K, l’homme, n’apparaîtra jamais dans le dossier K.

il est l’une des tristes victimes anonymes d’un black-out général qui a frappé Paris et que certains estiment d’origine terroriste.

J’ai ramené Aristarque au commissariat, mais il leur a fallu quelques jours pour réaliser que je l’avais fait, puisque c’était le souk à tous les étages.

Le vieux était vidé. J’ai donné comme consigne de ne pas lui donner de ficelle ou toute chose s’en approchant, mais il avait les épaules basses, le regard vide. A vrai dire, pendant les deux semaines qui suivirent, je ne l’ai pas entendu dire un seul mot. Alphée l’avait frappé de son mépris et il ne s’en releverait pas.

Son avocate s’est démenée comme un diable pour le garder en situation civile, défendre son statut de justiciable et enfin, jouant du plaidoyer et de la finesse technique du droit, lui octroya, chose incroyable, la liberté au bénéfice du doute. Son avocate, c’était Cassandre, qui comme elle en avait averti l’américain, menait les criminels à la justice de nuit, et s’occupait de les libérer le jour.

Concernant l’américain, on l’avait traîné jusqu’à une ambulance pendant qu’Alphée appliquait des points de pression sur son corps pour le sauver - avant de filer sur les toits pour retrouver K.

L’ambulance a disparu le soir fatal du black-out. Il doit être encore vivant quelque part, à structurer une société de l’ombre dont les enjeux et les moyens me dépasseront toujours, mais une chose est sûre, il doit avoir du mal à articuler maintenant qu’il a un gros trou dans la gorge. Si je ne croise plus jamais son sinistre chemin, je pense que je pourrais dire que j’aurais mené une vie heureuse.

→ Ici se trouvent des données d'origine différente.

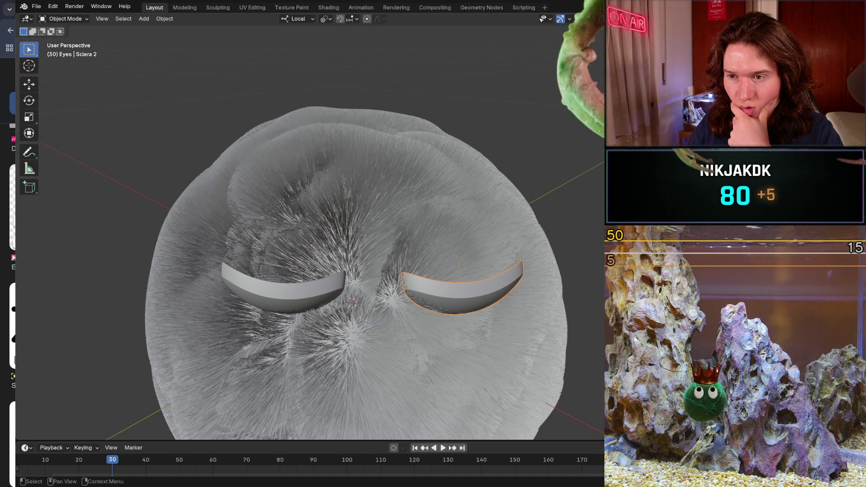
left_click(39, 8)
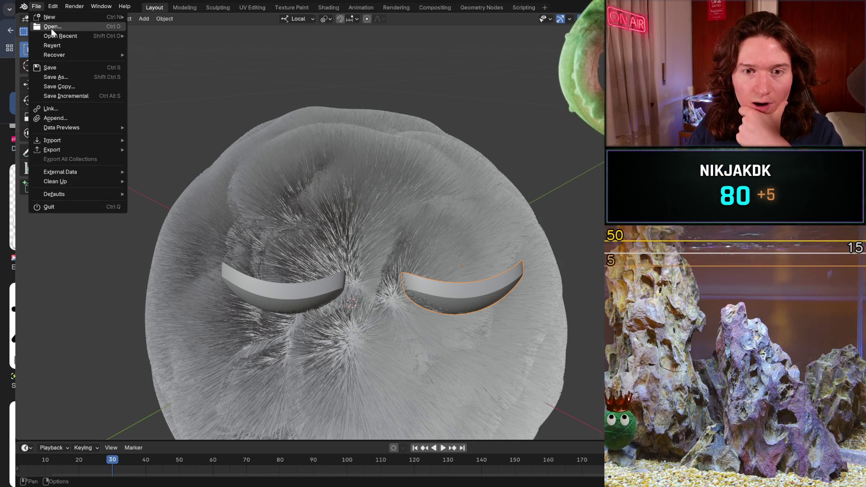
key("Escape")
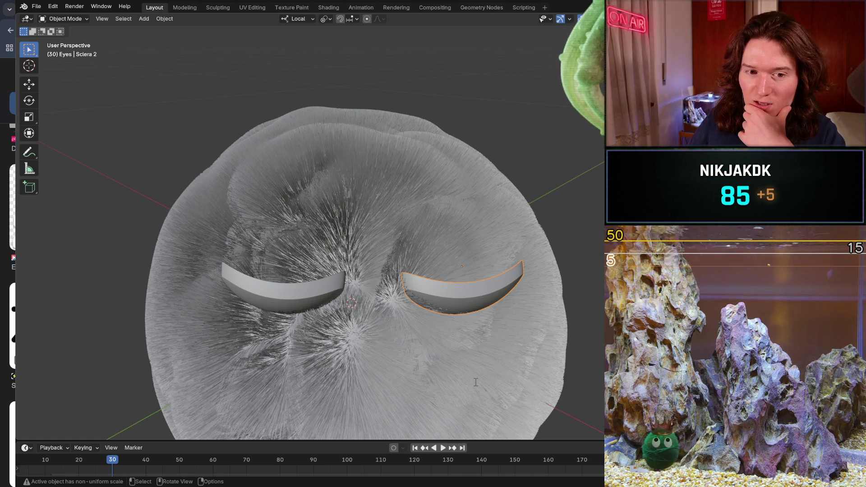
key("F2")
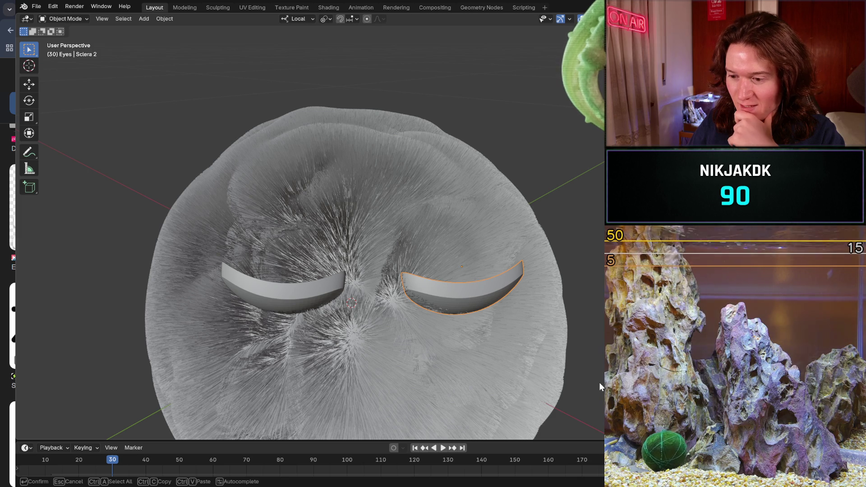
key("Return")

J’ai aligné les coups d’éclat ces derniers temps, pas vrai ? Et bien il faut croire que la France marche un petit peu encore au mérite, car si j’ai pas perdu un gramme, j’ai pris du galon. Je suis mieux payée mais j’ai pas le temps de faire quoi que ce soit avec ce petit plus : mon bureau est la fondation de colonnes branlantes de dossiers et j’ai droit aux plus retors, aux plus difficiles, aux plus procéduriers. Souvent, je me maudis. Mais le regard des autres a un peu changé et du coup, le mien sur mes dossiers a changé aussi.
Je crois que le métier rentre.

Pour les parisiens, Paris est ce parcours gris de trottoirs et de couloirs, avec ce mugissement lent du métro et du traffic ; le fait d’être pressé, le fait d’être premier, chercher la normalité par la différenciation. Il y a un romantisme dans Paris qui dépasse les ponts éclairés et les balades de touristes : cette ville, comme avait dit le pauvre américain, a mille ans, et porte ses mille ans de bains de sang, de coups tordus et de perversions. C’est là le coeur noir et le coeur pur de l’humanité ; ses fantômes errent en ses murs, si étrangers à notre conception de la réalité qu’ils agissent en plein jour sans qu’on les remarque.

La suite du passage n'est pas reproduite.